Obviously going anywhere above brings us close to the problem, so no real point going there but it looks like 50 - 60G of free space could eventually lead to a result (after a long while) - still a bug though.

// following this type of statements
CREATE TABLE events_test
SELECT id,attach FROM old_events;
CREATE TABLE ticket_test
SELECT attach FROM ticket;
DELETE FROM events_test;
INSERT INTO events_test
(SELECT id,attach FROM old_events LIMIT 5000);
DELETE FROM ticket_test;
INSERT INTO ticket_test
(SELECT attach FROM ticket LIMIT 5000);
CREATE INDEX tmp_index_4 ON ticket_test (attach);
CREATE INDEX tmp_index_5 ON events_test (attach);
SELECT COUNT(attach),'LEFT JOIN FAKE NOT IN' AS what FROM  (  SELECT   ticket_test.attach, events_test.id  FROM events_test  LEFT JOIN  ticket_test   ON  events_test.attach=ticket_test.attach  ) a1  WHERE id IS NULL
[20 Aug 2011 8:07] Sveta Smirnova
Thank you for the feedback.

> So, in your eyes:
> a) it's normal that empty fields take up 150 bytes

Yes, this is how relational databases work

> b) it's normal that no pointers are used

> c) it's acceptable that such a query would fail with 30G of free space when the result
can AT MOST be about 1/10th of the 11G you listed

There are lot of feature request about how to improve OPTIMIZER. No sense to add new one. Currently you must have indexes to be able to run JOINs faster.

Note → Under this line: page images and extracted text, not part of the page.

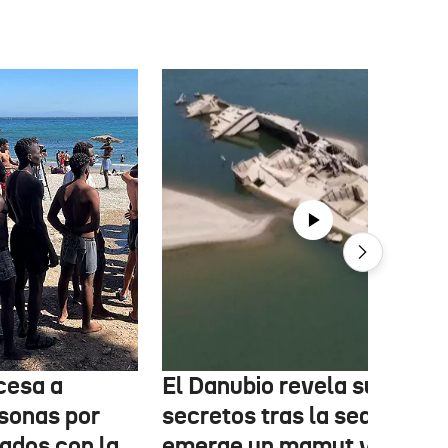
cesa a
El Danubio revela sus
sonas por
secretos tras la sequía:
nados con la
emerge un mamut y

Please subscribe to bug #2904 and bug #25402 which both affect your case.

Closing as "Not a Bug"
[20 Aug 2011 11:27] Morg. What?
a) That is not how all RDBMS's work, that's how mysql works, and we both know it's largely suboptimal as a varchar ends up as heavy as a char... and it ain't hard to compare the following "i'm a short string \35"(empty_blocks) and "i'm not\47" (empty_blocks) and "\54" (oo an empty string !!)- if you really need me to point you an alternative most obvious...

b) I used indexes, it made no difference in this case.

c) The optimizer indeed has *major* problems but this is not the topic right now

d) 31.2G friggin free space for a 4.1G estimated resultset, what you fill it with, alternative imaginary values from the parallel universes ? I didn't ask for that.

And you expect to close this as not a bug ???

This is NOT an optimizer issue, this is the MySQL engine doing random useless stuff for no reason(this is the bug), slowly (this is the optimizer issue).
[22 Aug 2011 6:57] Øystein Grøvlen
If I am not mistaken, the given query is unnecessary complex, and the
same result can be achieved with

SELECT count(ticket.attach)
FROM ticket LEFT JOIN events
ON events.attach=ticket.attach
WHERE events.id IS NULL;
[22 Aug 2011 8:40] Morg. What?
Yup .. there is indeed useless nesting however it doesn't quite have any link with the bug.